El 2 de enero de 1959 los
hombres de barba que luchaban contra Fulgencio Batista se tomaron La Habana. No
pasaron muchas semanas antes de que Fidel Castro fuera personalmente al Colegio
Baldor y le ofreciera la revolución al director del colegio. "Fidel fue a
decirle a mi padre que la revolución estaba con la educación y que le agradecía
su valiosa labor de maestro...,
pero ya estaba planeando otra
cosa", recuerda Daniel. Los planes tendrían que ejecutarlos Raúl Castro,
hermano del líder del nuevo gobierno, y una calurosa tarde de septiembre envió
a un piquete de revolucionarios hasta la casa del profesor con la orden de
detenerlo. Sólo una contraorden de Camilo Cienfuegos, quien defendía con
devoción de alumno el trabajo de Aurelio Baldor, lo salvó de ir a prisión. Pero
apenas un mes después la familia Baldor se quedó sin protección, pues
Cienfuegos, en un vuelo entre Camagüey y La Habana, desapareció en medio de un
mar furioso que se lo tragó para siempre. "Nos vamos de vacaciones para
México, nos dijo mi papá. Nos reunió a todos, y como si se tratara de una clase
de geometría nos explicó con precisión milimétrica cómo teníamos que
prepararnos. Era el 19 de julio de 1960 y él estaba más sombrío que de
costumbre. Mi padre era un hombre que no dejaba traslucir sus emociones, muy
analítico, de una fachada estricta, durísima, pero ese día algo misterioso en
su mirada nos decía que las cosas no andaban bien y que el viaje no era de
recreo", dice el hijo de Baldor.
Un vuelo de Mexicana de
Aviación los dejó en la capital azteca. La respiración de Aurelio Baldor estaba
agitada, intranquila, como si el aire mexicano le advirtiera que jamás
regresaría a su isla y que moriría lejos, en el exilio. El profesor, además del
dolor del destierro, cargaba con otro temor. Era infalible en matemáticas y
jamás se equivocaba en las cuentas, así que, si calculaba bien, el dinero que
llevaba le alcanzaría apenas para algunos meses. Partía acompañado de una
pobreza monacal que ya sus libros no podrían resolver, pues doce años atrás
había vendido los derechos de su álgebra y su aritmética a Publicaciones
Culturales, una editorial mexicana, y había invertido el dinero en su escuela y
su país.
La lucha empezaba. Los
Baldor, incluida la nana, se estacionaron con paciencia durante 14 días en
México y después se trasladaron hasta Nueva Orleáns, en Estados Unidos, donde
se encontraron con el fantasma vivo de la segregación racial. Aurelio, su mujer
y sus hijos eran de color blanco y no tenían problemas, pero Magdalena, la
nana, una soberbia mulata cubana, tenía que separarse de ellos si subían a un
bus o llegaban a un lugar público. Aurelio Baldor, heredero de los ideales
libertarios de José Martí, no soportó el trato y decidió llevarse a la familia
hasta Nueva York, donde consiguió alojamiento en el segundo piso de la
propiedad de un italiano en Brooklyn, un vecindario formado por inmigrantes
puertorriqueños, italianos, judíos y por toda la melancolía de la pobreza. El
profesor, hombre friolento por naturaleza, sufrió aún más por la falta de agua
caliente en su nueva vivienda, que por el desolador panorama que percibía desde
la única ventana del segundo piso.

-*-*-

¿Puedes escribir la parte siguiente del relato sobre el exilio de Aurelio Baldor, empezando justo después de su última oración? Las entradas proceden de una fuente distinta.

Entradas proporcionadas:
-*-*-

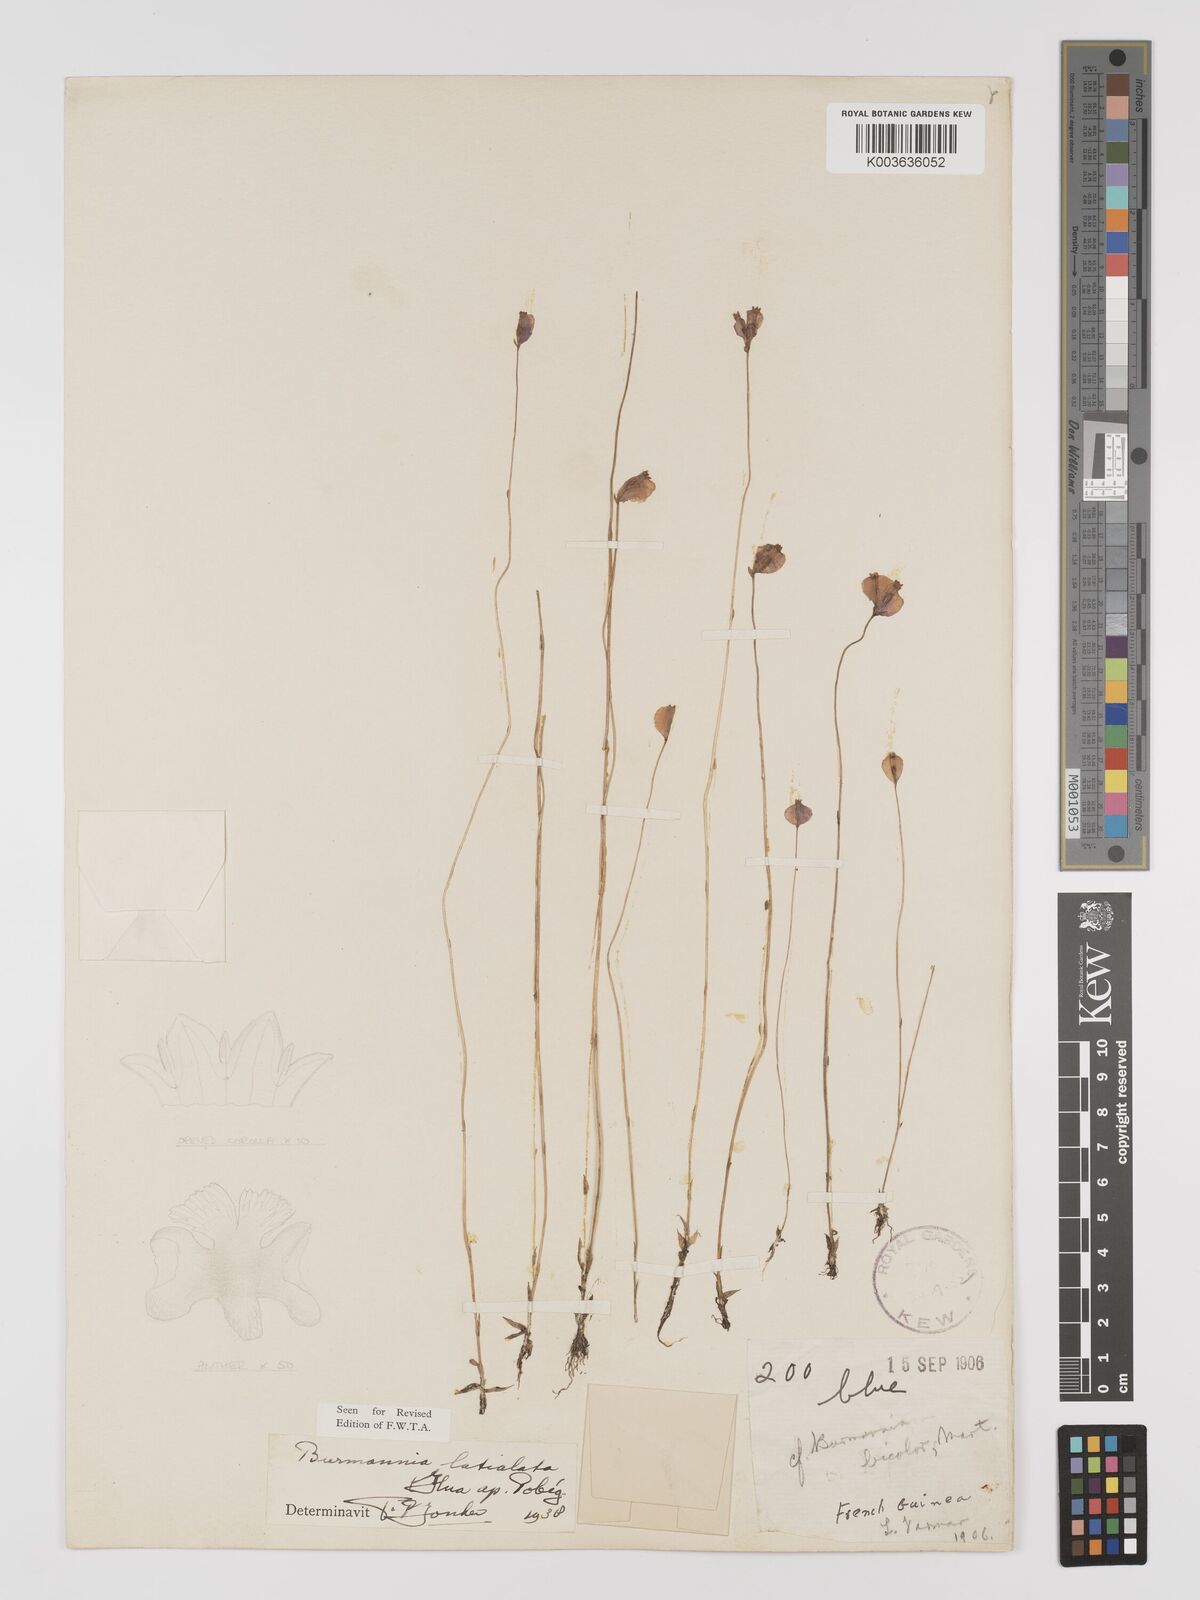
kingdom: Plantae
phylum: Tracheophyta
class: Liliopsida
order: Dioscoreales
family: Burmanniaceae
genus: Burmannia
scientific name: Burmannia madagascariensis
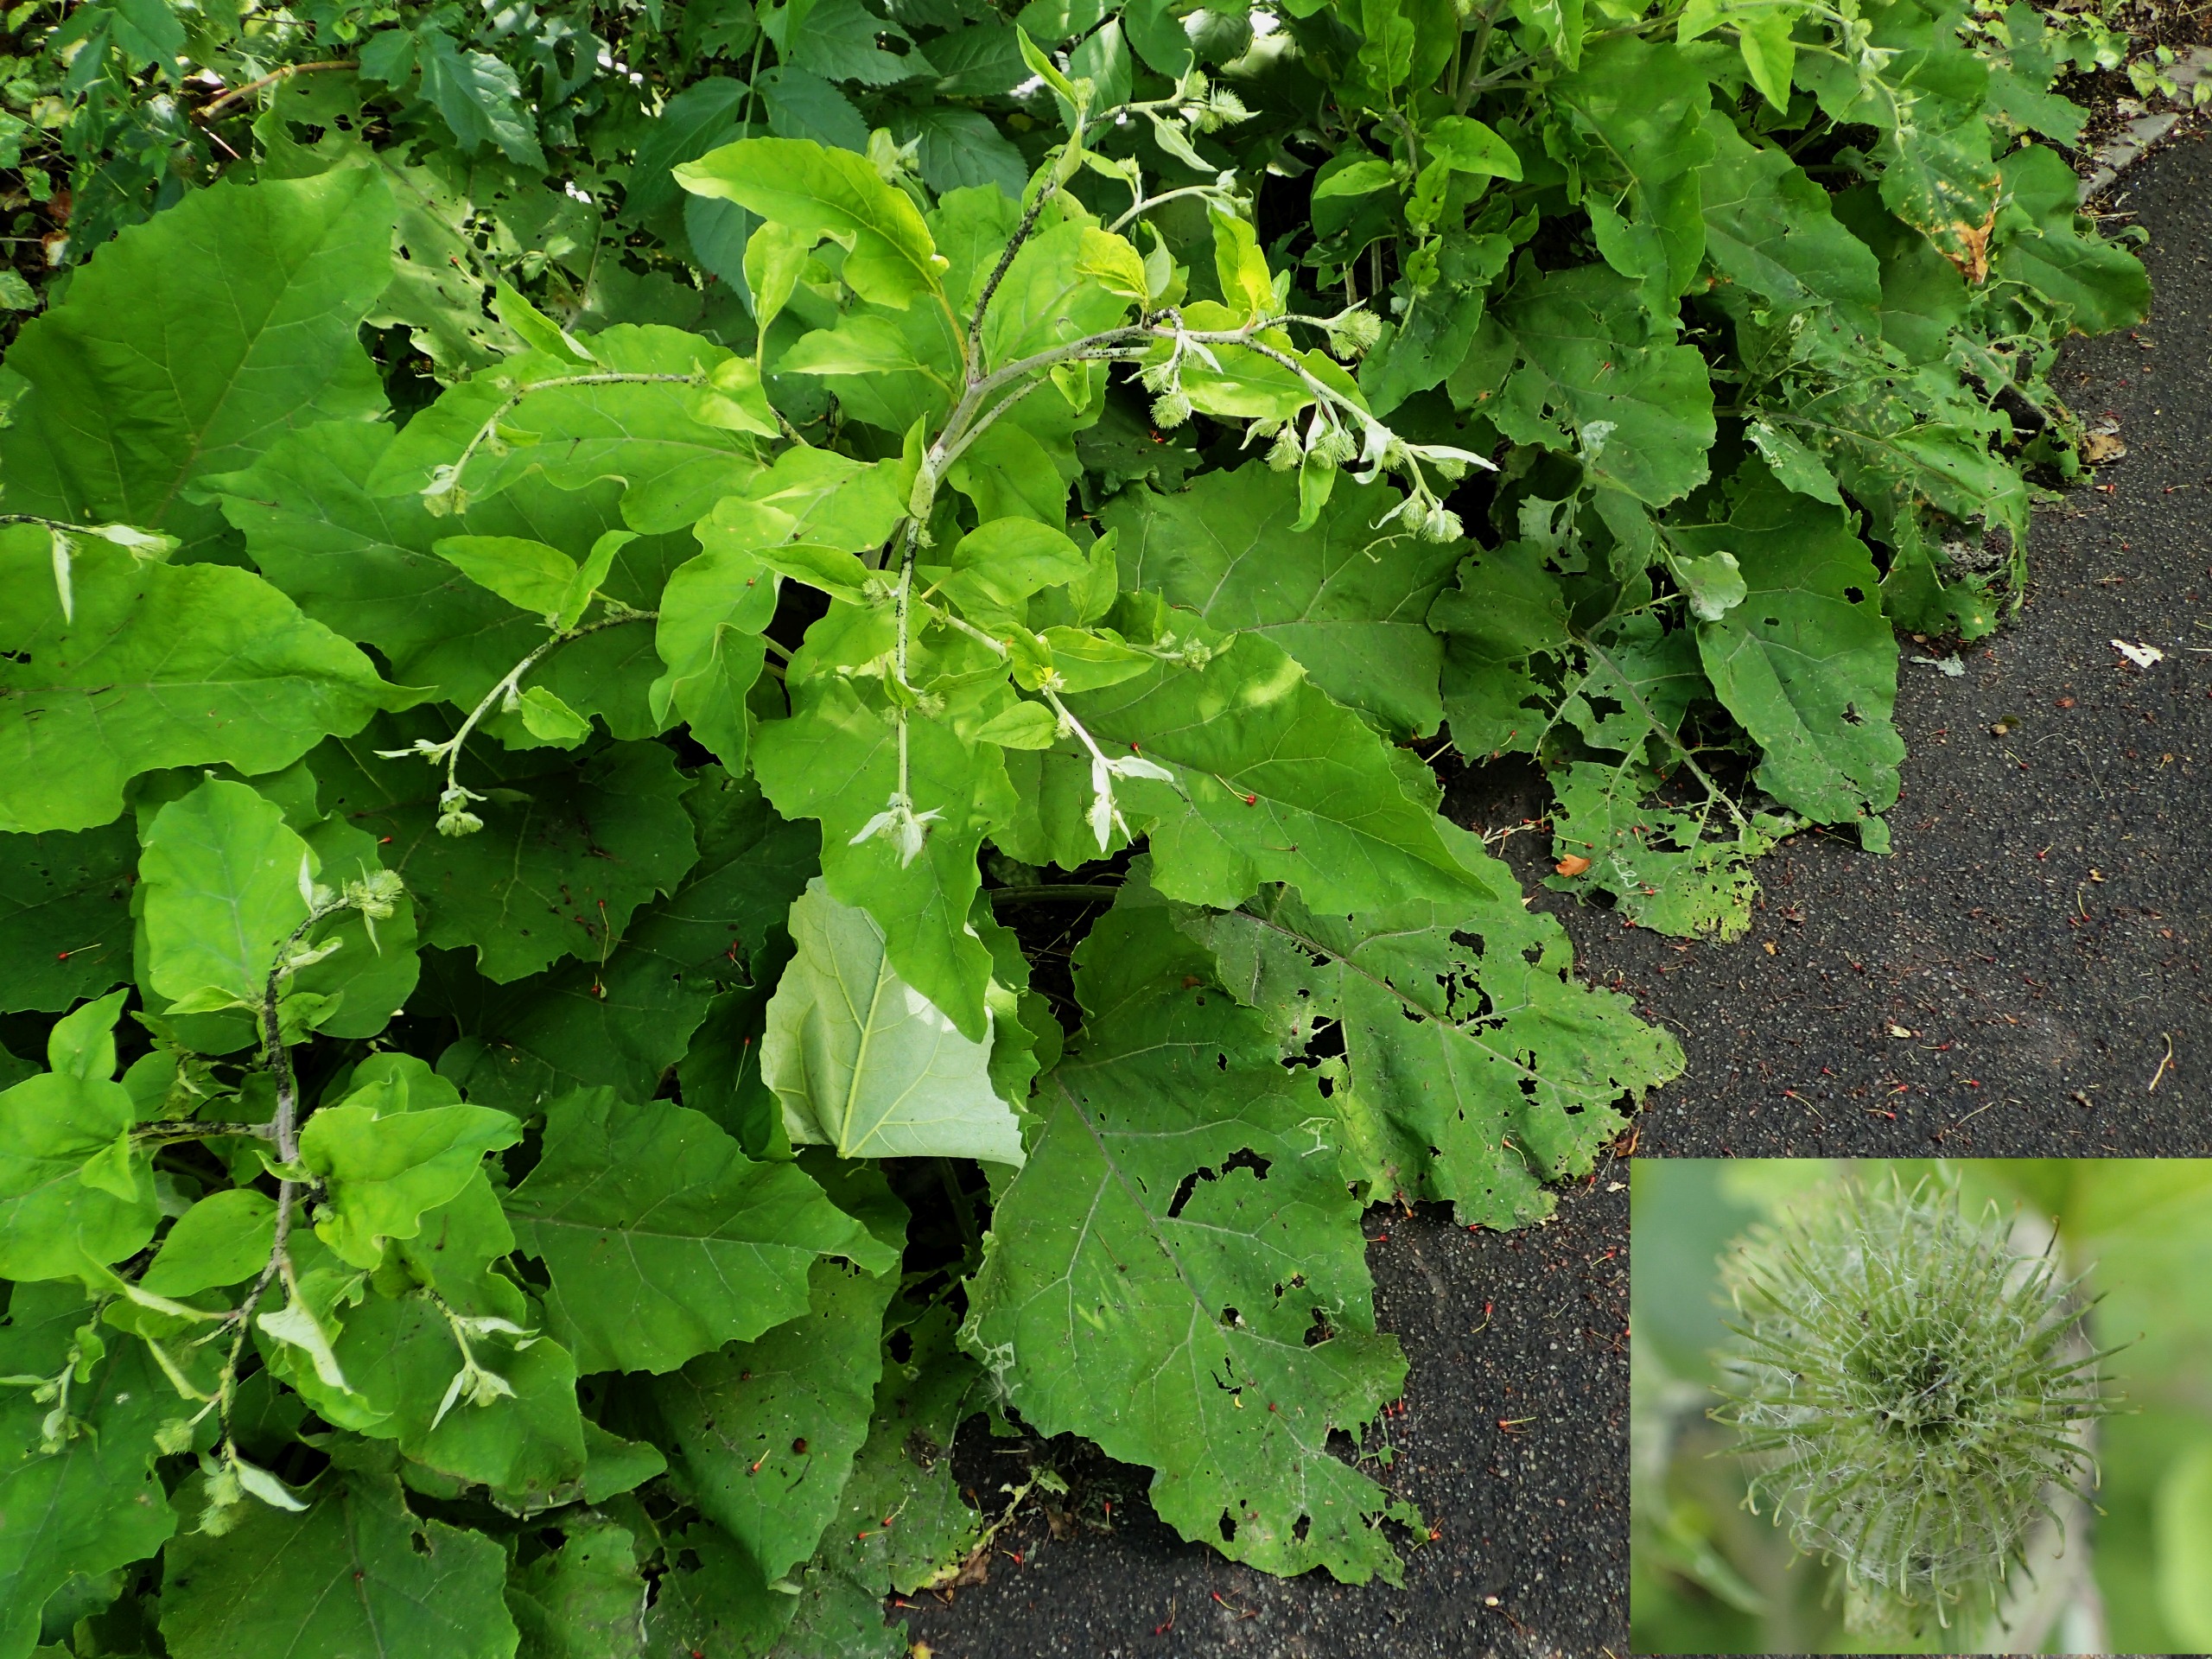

-*-*-

Respuesta al ejercicio:
La aristocrática familia que
invitaba a cenar a ministros y grandes intelectuales de toda América a su
hermosa casa de las playas de Tarará estaba condenada a vivir en el exilio,
hacinada en medio del olvido y la sordidez de Brooklyn, mientras que la junta
revolucionaria declaraba la nacionalización del Colegio Baldor y la
expropiación de la casa del director, que sirvió durante años como escuela
revolucionaria para formar a los célebres "pioneros". La suerte del
colegio fue distinta. Hoy se llama Colegio Español y en él estudian 500
estudiantes pertenecientes a la Unión Europea. Ningún niño nacido en Cuba puede
pisar la escuela que Baldor había construido para sus compatriotas.
Lejos de la patria Aurelio
Baldor trató en vano de recuperar su vida. Fue a clases de inglés junto a sus
hijos a la Universidad de Nueva York y al poco tiempo ya dictaba una cátedra en
Saint Peters College, en Nueva Jersey. Se esforzó para terminar la educación de
sus hijos y cada uno encontró la profesión con que soñaba: un profesor de
literatura, dos ingenieros, un inversionista, dos administradores y una
secretaria. Ninguno siguió el camino de las matemáticas, aunque todos
continuaron aceptando los desafíos mentales y los juegos con que los retaba su
padre todos los días.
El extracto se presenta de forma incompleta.